INSTRUCTIONS TO FOLLOW. Exactly reproduce the lines from the one holding "left elbow: (888, 1523)" through the final line of the listing below, with both ends included and nothing else.

....

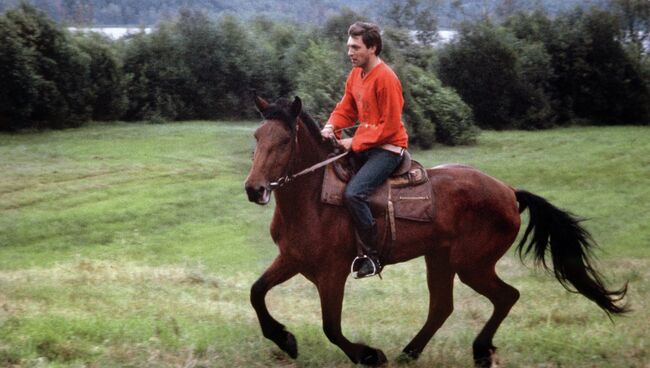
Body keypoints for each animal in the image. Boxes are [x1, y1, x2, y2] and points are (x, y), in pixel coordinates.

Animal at [242, 96, 624, 366]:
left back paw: (479, 351)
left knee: (506, 296)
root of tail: (509, 192)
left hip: (471, 265)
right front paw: (284, 339)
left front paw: (369, 355)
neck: (313, 198)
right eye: (258, 136)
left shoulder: (332, 273)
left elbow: (331, 327)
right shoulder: (291, 259)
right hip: (441, 259)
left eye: (285, 140)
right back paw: (411, 353)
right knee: (443, 306)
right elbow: (257, 292)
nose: (254, 189)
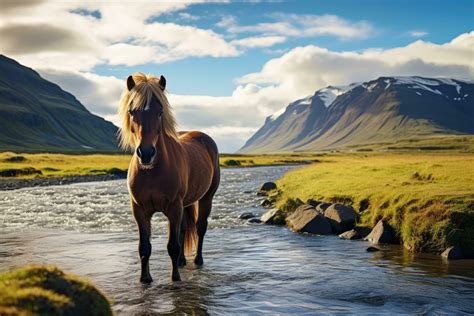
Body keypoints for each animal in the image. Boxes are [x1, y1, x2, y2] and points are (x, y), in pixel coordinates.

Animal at [118, 72, 222, 284]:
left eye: (160, 112)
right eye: (132, 112)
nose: (146, 153)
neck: (152, 173)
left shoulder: (173, 207)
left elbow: (172, 246)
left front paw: (175, 279)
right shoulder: (139, 210)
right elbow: (144, 247)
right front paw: (145, 279)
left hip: (206, 198)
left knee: (200, 227)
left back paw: (197, 260)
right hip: (185, 203)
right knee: (184, 229)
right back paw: (182, 261)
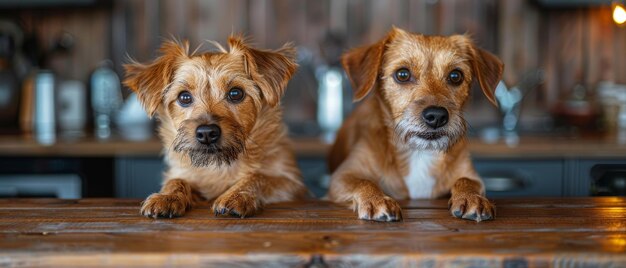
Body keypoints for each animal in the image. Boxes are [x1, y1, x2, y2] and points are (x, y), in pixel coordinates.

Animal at [122, 35, 308, 219]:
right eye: (184, 97)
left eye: (236, 93)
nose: (206, 133)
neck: (219, 166)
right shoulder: (186, 176)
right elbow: (176, 180)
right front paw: (167, 196)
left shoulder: (293, 185)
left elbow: (259, 176)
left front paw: (237, 195)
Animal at [326, 27, 502, 223]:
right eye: (402, 74)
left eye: (456, 76)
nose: (437, 116)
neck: (419, 152)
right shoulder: (342, 176)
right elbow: (364, 181)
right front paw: (376, 199)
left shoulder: (473, 176)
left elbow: (466, 181)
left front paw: (472, 197)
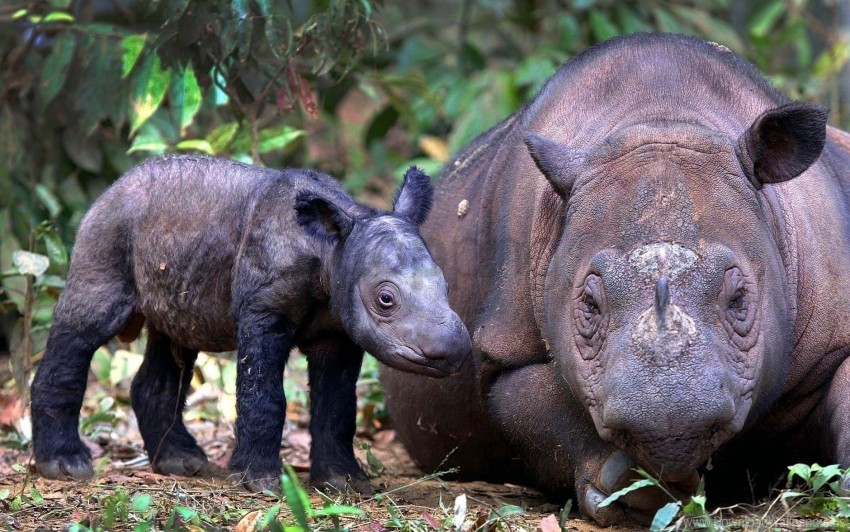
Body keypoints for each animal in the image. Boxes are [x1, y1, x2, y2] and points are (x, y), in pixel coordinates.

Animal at [31, 155, 470, 494]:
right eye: (385, 299)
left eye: (447, 285)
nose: (454, 350)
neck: (331, 250)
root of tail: (112, 187)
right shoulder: (263, 311)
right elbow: (264, 395)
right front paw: (258, 483)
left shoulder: (339, 330)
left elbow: (339, 405)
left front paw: (344, 484)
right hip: (108, 230)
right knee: (86, 325)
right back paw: (66, 466)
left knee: (173, 341)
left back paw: (181, 463)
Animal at [380, 33, 848, 524]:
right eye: (589, 306)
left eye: (739, 299)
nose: (669, 424)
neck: (662, 116)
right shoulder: (505, 349)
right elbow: (535, 404)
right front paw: (634, 490)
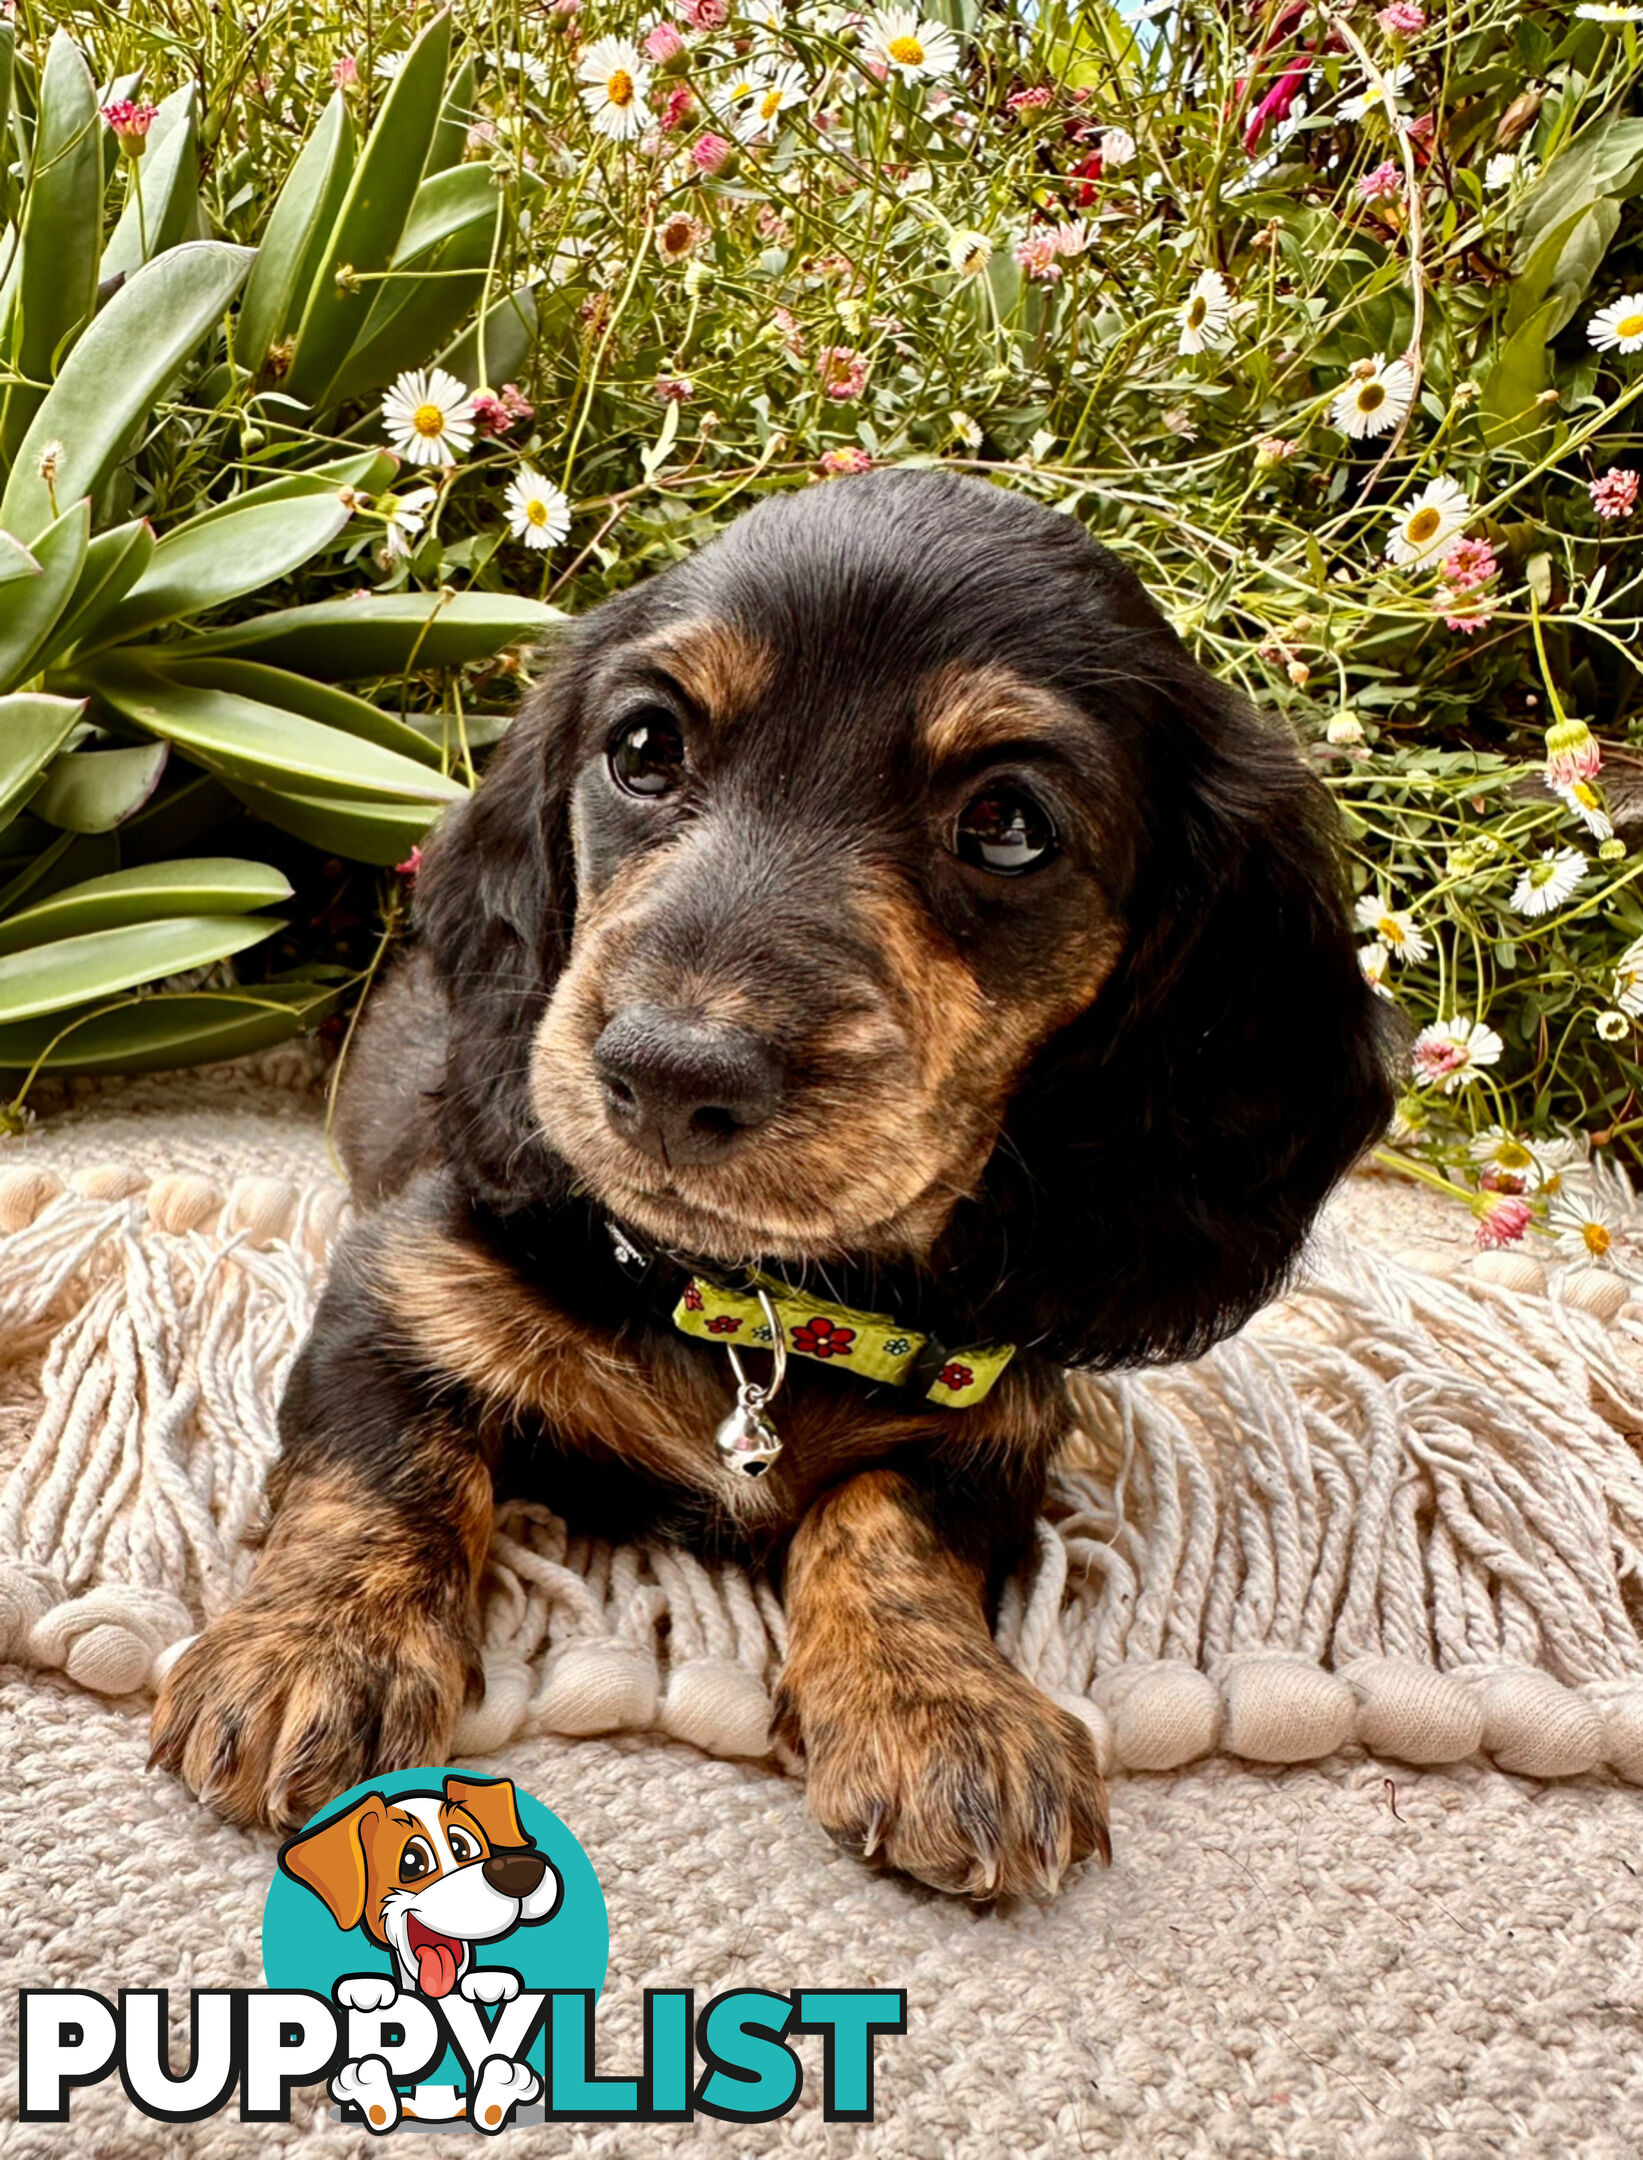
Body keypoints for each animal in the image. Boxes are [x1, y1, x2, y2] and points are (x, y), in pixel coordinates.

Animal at [153, 468, 1390, 1892]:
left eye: (1008, 826)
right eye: (643, 750)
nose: (665, 1075)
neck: (753, 1306)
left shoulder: (992, 1426)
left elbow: (888, 1523)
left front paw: (940, 1710)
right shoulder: (398, 1287)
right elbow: (385, 1466)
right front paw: (312, 1652)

....

OUTPUT BELOW.
left elbow: (888, 1523)
left front paw: (940, 1710)
right shoulder: (398, 1287)
right elbow: (385, 1466)
right front paw: (312, 1652)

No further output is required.